▸ **Saved data records**
+ + + +

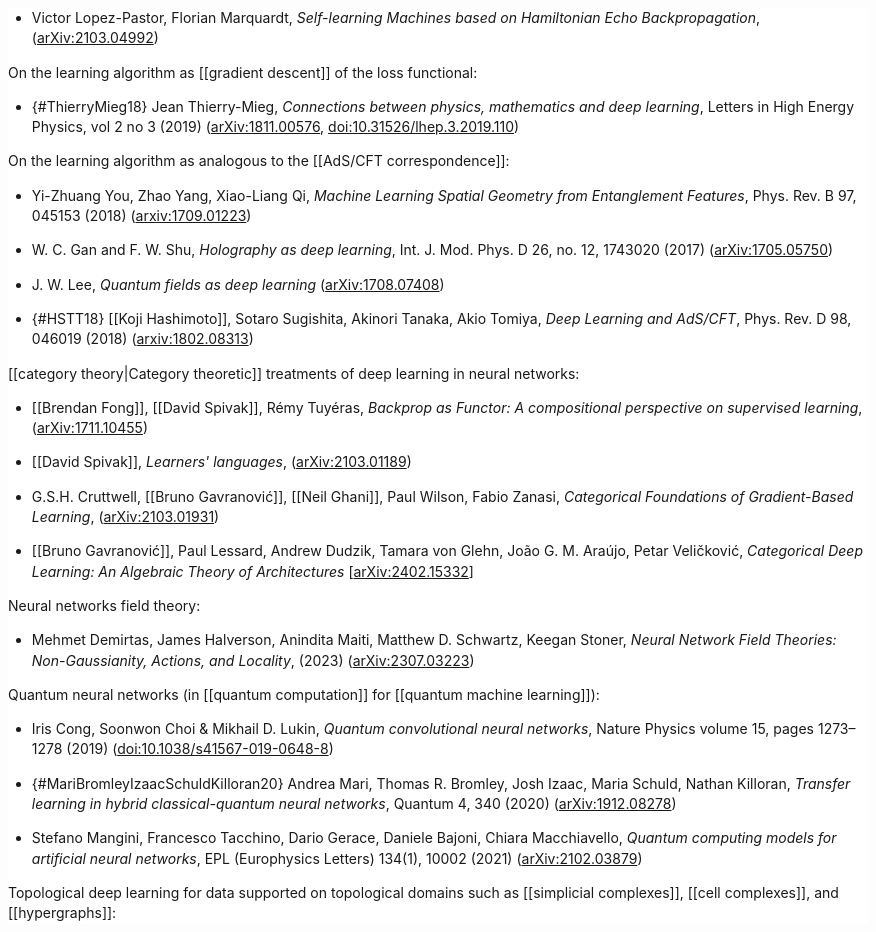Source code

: * Victor Lopez-Pastor, Florian Marquardt, *Self-learning Machines based on Hamiltonian Echo Backpropagation*, ([arXiv:2103.04992](https://arxiv.org/abs/2103.04992))

On the learning algorithm as [[gradient descent]] of the loss functional:

* {#ThierryMieg18} Jean Thierry-Mieg, _Connections between physics, mathematics and deep learning_, Letters in High Energy Physics, vol 2 no 3 (2019) ([arXiv:1811.00576](https://arxiv.org/abs/1811.00576), [doi:10.31526/lhep.3.2019.110](https://doi.org/10.31526/lhep.3.2019.110))

On the learning algorithm as analogous to the [[AdS/CFT correspondence]]:

* Yi-Zhuang You, Zhao Yang, Xiao-Liang Qi, _Machine Learning Spatial Geometry from Entanglement Features_, Phys. Rev. B 97, 045153 (2018) ([arxiv:1709.01223](https://arxiv.org/abs/1709.01223))

* W. C. Gan and F. W. Shu, _Holography as deep learning_,  Int. J. Mod. Phys. D 26, no. 12, 1743020 (2017) ([arXiv:1705.05750](https://arxiv.org/abs/1705.05750))

* J. W. Lee, _Quantum fields as deep learning_ ([arXiv:1708.07408](https://arxiv.org/abs/1708.07408))

* {#HSTT18} [[Koji Hashimoto]], Sotaro Sugishita, Akinori Tanaka, Akio Tomiya, _Deep Learning and AdS/CFT_,  Phys. Rev. D 98, 046019 (2018) ([arxiv:1802.08313](https://arxiv.org/abs/1802.08313))

[[category theory|Category theoretic]] treatments of deep learning in neural networks:

* [[Brendan Fong]], [[David Spivak]], Rémy Tuyéras, _Backprop as Functor: A compositional perspective on supervised learning_, ([arXiv:1711.10455](https://arxiv.org/abs/1711.10455))

* [[David Spivak]], _Learners' languages_, ([arXiv:2103.01189](https://arxiv.org/abs/2103.01189))

* G.S.H. Cruttwell, [[Bruno Gavranović]], [[Neil Ghani]], Paul Wilson, Fabio Zanasi, _Categorical Foundations of Gradient-Based Learning_, ([arXiv:2103.01931](https://arxiv.org/abs/2103.01931))

* [[Bruno Gavranović]], Paul Lessard, Andrew Dudzik, Tamara von Glehn, João G. M. Araújo, Petar Veličković, _Categorical Deep Learning: An Algebraic Theory of Architectures_ &lbrack;[arXiv:2402.15332](https://arxiv.org/abs/2402.15332)&rbrack;
 

Neural networks field theory:

* Mehmet Demirtas, James Halverson, Anindita Maiti, Matthew D. Schwartz, Keegan Stoner, *Neural Network Field Theories: Non-Gaussianity, Actions, and Locality*, (2023)  ([arXiv:2307.03223](https://arxiv.org/abs/2307.03223))

Quantum neural networks (in [[quantum computation]] for [[quantum machine learning]]):

* Iris Cong, Soonwon Choi & Mikhail D. Lukin, *Quantum convolutional neural networks*, Nature Physics volume 15, pages 1273–1278 (2019)  ([doi:10.1038/s41567-019-0648-8](https://doi.org/10.1038/s41567-019-0648-8))

* {#MariBromleyIzaacSchuldKilloran20} Andrea Mari, Thomas R. Bromley, Josh Izaac, Maria Schuld, Nathan Killoran,  *Transfer learning in hybrid classical-quantum neural networks*, Quantum 4, 340 (2020) ([arXiv:1912.08278](https://arxiv.org/abs/1912.08278))

* Stefano Mangini, Francesco Tacchino, Dario Gerace, Daniele Bajoni, Chiara Macchiavello, *Quantum computing models for artificial neural networks*, EPL (Europhysics Letters) 134(1), 10002 (2021) ([arXiv:2102.03879](https://arxiv.org/abs/2102.03879))

Topological deep learning for data supported on topological domains such as [[simplicial complexes]], [[cell complexes]], and [[hypergraphs]]:
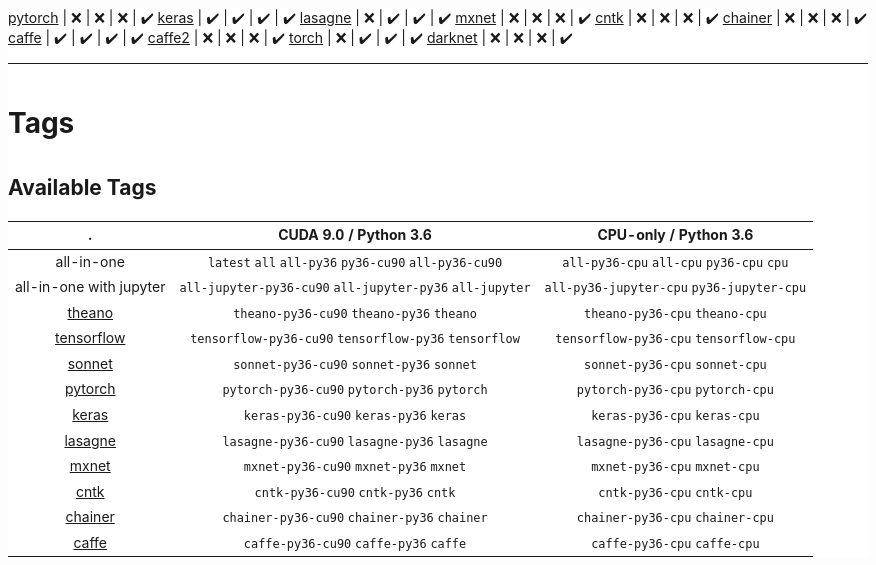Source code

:  [pytorch](http://pytorch.org)                     | :x:                  | :x:                | :x:                  | :heavy_check_mark:
 [keras](https://keras.io)                         | :heavy_check_mark:   | :heavy_check_mark: | :heavy_check_mark:   | :heavy_check_mark:
 [lasagne](http://lasagne.readthedocs.io)          | :x:                  | :heavy_check_mark: | :heavy_check_mark:   | :heavy_check_mark:
 [mxnet](http://mxnet.incubator.apache.org)        | :x:                  | :x:                | :x:                  | :heavy_check_mark:
 [cntk](http://cntk.ai)                            | :x:                  | :x:                | :x:                  | :heavy_check_mark:
 [chainer](https://chainer.org)                    | :x:                  | :x:                | :x:                  | :heavy_check_mark:
 [caffe](http://caffe.berkeleyvision.org)          | :heavy_check_mark:   | :heavy_check_mark: | :heavy_check_mark:   | :heavy_check_mark:
 [caffe2](https://caffe2.ai)                       | :x:                  | :x:                | :x:                  | :heavy_check_mark:
 [torch](http://torch.ch/)                         | :x:                  | :heavy_check_mark: | :heavy_check_mark:   | :heavy_check_mark:
 [darknet](https://pjreddie.com/darknet/)          | :x:                  | :x:                | :x:                  | :heavy_check_mark:



---



<a name="Tags"/>

# Tags


<a name="Available-tags"/>

## Available Tags


.                                                  | CUDA 9.0 / Python 3.6                                    | CPU-only / Python 3.6                      
:------------------------------------------------: | :------------------------------------------------------: | :-----------------------------------------:
 all-in-one                                        | `latest` `all` `all-py36` `py36-cu90` `all-py36-cu90`    | `all-py36-cpu` `all-cpu` `py36-cpu` `cpu`  
 all-in-one with jupyter                           | `all-jupyter-py36-cu90` `all-jupyter-py36` `all-jupyter` | `all-py36-jupyter-cpu` `py36-jupyter-cpu`  
 [theano](http://deeplearning.net/software/theano) | `theano-py36-cu90` `theano-py36` `theano`                | `theano-py36-cpu` `theano-cpu`             
 [tensorflow](http://www.tensorflow.org)           | `tensorflow-py36-cu90` `tensorflow-py36` `tensorflow`    | `tensorflow-py36-cpu` `tensorflow-cpu`     
 [sonnet](https://github.com/deepmind/sonnet)      | `sonnet-py36-cu90` `sonnet-py36` `sonnet`                | `sonnet-py36-cpu` `sonnet-cpu`             
 [pytorch](http://pytorch.org)                     | `pytorch-py36-cu90` `pytorch-py36` `pytorch`             | `pytorch-py36-cpu` `pytorch-cpu`           
 [keras](https://keras.io)                         | `keras-py36-cu90` `keras-py36` `keras`                   | `keras-py36-cpu` `keras-cpu`               
 [lasagne](http://lasagne.readthedocs.io)          | `lasagne-py36-cu90` `lasagne-py36` `lasagne`             | `lasagne-py36-cpu` `lasagne-cpu`           
 [mxnet](http://mxnet.incubator.apache.org)        | `mxnet-py36-cu90` `mxnet-py36` `mxnet`                   | `mxnet-py36-cpu` `mxnet-cpu`               
 [cntk](http://cntk.ai)                            | `cntk-py36-cu90` `cntk-py36` `cntk`                      | `cntk-py36-cpu` `cntk-cpu`                 
 [chainer](https://chainer.org)                    | `chainer-py36-cu90` `chainer-py36` `chainer`             | `chainer-py36-cpu` `chainer-cpu`           
 [caffe](http://caffe.berkeleyvision.org)          | `caffe-py36-cu90` `caffe-py36` `caffe`                   | `caffe-py36-cpu` `caffe-cpu`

+ + + +

▸ **BRIEF**
Return every line of the records above verbatim, leaving out the pictures.

▸ **ANSWER TO THE PROBLEM**
Source code

: * Victor Lopez-Pastor, Florian Marquardt, *Self-learning Machines based on Hamiltonian Echo Backpropagation*, ([arXiv:2103.04992](https://arxiv.org/abs/2103.04992))

On the learning algorithm as [[gradient descent]] of the loss functional:

* {#ThierryMieg18} Jean Thierry-Mieg, _Connections between physics, mathematics and deep learning_, Letters in High Energy Physics, vol 2 no 3 (2019) ([arXiv:1811.00576](https://arxiv.org/abs/1811.00576), [doi:10.31526/lhep.3.2019.110](https://doi.org/10.31526/lhep.3.2019.110))

On the learning algorithm as analogous to the [[AdS/CFT correspondence]]:

* Yi-Zhuang You, Zhao Yang, Xiao-Liang Qi, _Machine Learning Spatial Geometry from Entanglement Features_, Phys. Rev. B 97, 045153 (2018) ([arxiv:1709.01223](https://arxiv.org/abs/1709.01223))

* W. C. Gan and F. W. Shu, _Holography as deep learning_,  Int. J. Mod. Phys. D 26, no. 12, 1743020 (2017) ([arXiv:1705.05750](https://arxiv.org/abs/1705.05750))

* J. W. Lee, _Quantum fields as deep learning_ ([arXiv:1708.07408](https://arxiv.org/abs/1708.07408))

* {#HSTT18} [[Koji Hashimoto]], Sotaro Sugishita, Akinori Tanaka, Akio Tomiya, _Deep Learning and AdS/CFT_,  Phys. Rev. D 98, 046019 (2018) ([arxiv:1802.08313](https://arxiv.org/abs/1802.08313))

[[category theory|Category theoretic]] treatments of deep learning in neural networks:

* [[Brendan Fong]], [[David Spivak]], Rémy Tuyéras, _Backprop as Functor: A compositional perspective on supervised learning_, ([arXiv:1711.10455](https://arxiv.org/abs/1711.10455))

* [[David Spivak]], _Learners' languages_, ([arXiv:2103.01189](https://arxiv.org/abs/2103.01189))

* G.S.H. Cruttwell, [[Bruno Gavranović]], [[Neil Ghani]], Paul Wilson, Fabio Zanasi, _Categorical Foundations of Gradient-Based Learning_, ([arXiv:2103.01931](https://arxiv.org/abs/2103.01931))

* [[Bruno Gavranović]], Paul Lessard, Andrew Dudzik, Tamara von Glehn, João G. M. Araújo, Petar Veličković, _Categorical Deep Learning: An Algebraic Theory of Architectures_ &lbrack;[arXiv:2402.15332](https://arxiv.org/abs/2402.15332)&rbrack;
 

Neural networks field theory:

* Mehmet Demirtas, James Halverson, Anindita Maiti, Matthew D. Schwartz, Keegan Stoner, *Neural Network Field Theories: Non-Gaussianity, Actions, and Locality*, (2023)  ([arXiv:2307.03223](https://arxiv.org/abs/2307.03223))

Quantum neural networks (in [[quantum computation]] for [[quantum machine learning]]):

* Iris Cong, Soonwon Choi & Mikhail D. Lukin, *Quantum convolutional neural networks*, Nature Physics volume 15, pages 1273–1278 (2019)  ([doi:10.1038/s41567-019-0648-8](https://doi.org/10.1038/s41567-019-0648-8))

* {#MariBromleyIzaacSchuldKilloran20} Andrea Mari, Thomas R. Bromley, Josh Izaac, Maria Schuld, Nathan Killoran,  *Transfer learning in hybrid classical-quantum neural networks*, Quantum 4, 340 (2020) ([arXiv:1912.08278](https://arxiv.org/abs/1912.08278))

* Stefano Mangini, Francesco Tacchino, Dario Gerace, Daniele Bajoni, Chiara Macchiavello, *Quantum computing models for artificial neural networks*, EPL (Europhysics Letters) 134(1), 10002 (2021) ([arXiv:2102.03879](https://arxiv.org/abs/2102.03879))

Topological deep learning for data supported on topological domains such as [[simplicial complexes]], [[cell complexes]], and [[hypergraphs]]:
Source code

:  [pytorch](http://pytorch.org)                     | :x:                  | :x:                | :x:                  | :heavy_check_mark:
 [keras](https://keras.io)                         | :heavy_check_mark:   | :heavy_check_mark: | :heavy_check_mark:   | :heavy_check_mark:
 [lasagne](http://lasagne.readthedocs.io)          | :x:                  | :heavy_check_mark: | :heavy_check_mark:   | :heavy_check_mark:
 [mxnet](http://mxnet.incubator.apache.org)        | :x:                  | :x:                | :x:                  | :heavy_check_mark:
 [cntk](http://cntk.ai)                            | :x:                  | :x:                | :x:                  | :heavy_check_mark:
 [chainer](https://chainer.org)                    | :x:                  | :x:                | :x:                  | :heavy_check_mark:
 [caffe](http://caffe.berkeleyvision.org)          | :heavy_check_mark:   | :heavy_check_mark: | :heavy_check_mark:   | :heavy_check_mark:
 [caffe2](https://caffe2.ai)                       | :x:                  | :x:                | :x:                  | :heavy_check_mark:
 [torch](http://torch.ch/)                         | :x:                  | :heavy_check_mark: | :heavy_check_mark:   | :heavy_check_mark:
 [darknet](https://pjreddie.com/darknet/)          | :x:                  | :x:                | :x:                  | :heavy_check_mark:



---



<a name="Tags"/>

# Tags


<a name="Available-tags"/>

## Available Tags


.                                                  | CUDA 9.0 / Python 3.6                                    | CPU-only / Python 3.6                      
:------------------------------------------------: | :------------------------------------------------------: | :-----------------------------------------:
 all-in-one                                        | `latest` `all` `all-py36` `py36-cu90` `all-py36-cu90`    | `all-py36-cpu` `all-cpu` `py36-cpu` `cpu`  
 all-in-one with jupyter                           | `all-jupyter-py36-cu90` `all-jupyter-py36` `all-jupyter` | `all-py36-jupyter-cpu` `py36-jupyter-cpu`  
 [theano](http://deeplearning.net/software/theano) | `theano-py36-cu90` `theano-py36` `theano`                | `theano-py36-cpu` `theano-cpu`             
 [tensorflow](http://www.tensorflow.org)           | `tensorflow-py36-cu90` `tensorflow-py36` `tensorflow`    | `tensorflow-py36-cpu` `tensorflow-cpu`     
 [sonnet](https://github.com/deepmind/sonnet)      | `sonnet-py36-cu90` `sonnet-py36` `sonnet`                | `sonnet-py36-cpu` `sonnet-cpu`             
 [pytorch](http://pytorch.org)                     | `pytorch-py36-cu90` `pytorch-py36` `pytorch`             | `pytorch-py36-cpu` `pytorch-cpu`           
 [keras](https://keras.io)                         | `keras-py36-cu90` `keras-py36` `keras`                   | `keras-py36-cpu` `keras-cpu`               
 [lasagne](http://lasagne.readthedocs.io)          | `lasagne-py36-cu90` `lasagne-py36` `lasagne`             | `lasagne-py36-cpu` `lasagne-cpu`           
 [mxnet](http://mxnet.incubator.apache.org)        | `mxnet-py36-cu90` `mxnet-py36` `mxnet`                   | `mxnet-py36-cpu` `mxnet-cpu`               
 [cntk](http://cntk.ai)                            | `cntk-py36-cu90` `cntk-py36` `cntk`                      | `cntk-py36-cpu` `cntk-cpu`                 
 [chainer](https://chainer.org)                    | `chainer-py36-cu90` `chainer-py36` `chainer`             | `chainer-py36-cpu` `chainer-cpu`           
 [caffe](http://caffe.berkeleyvision.org)          | `caffe-py36-cu90` `caffe-py36` `caffe`                   | `caffe-py36-cpu` `caffe-cpu`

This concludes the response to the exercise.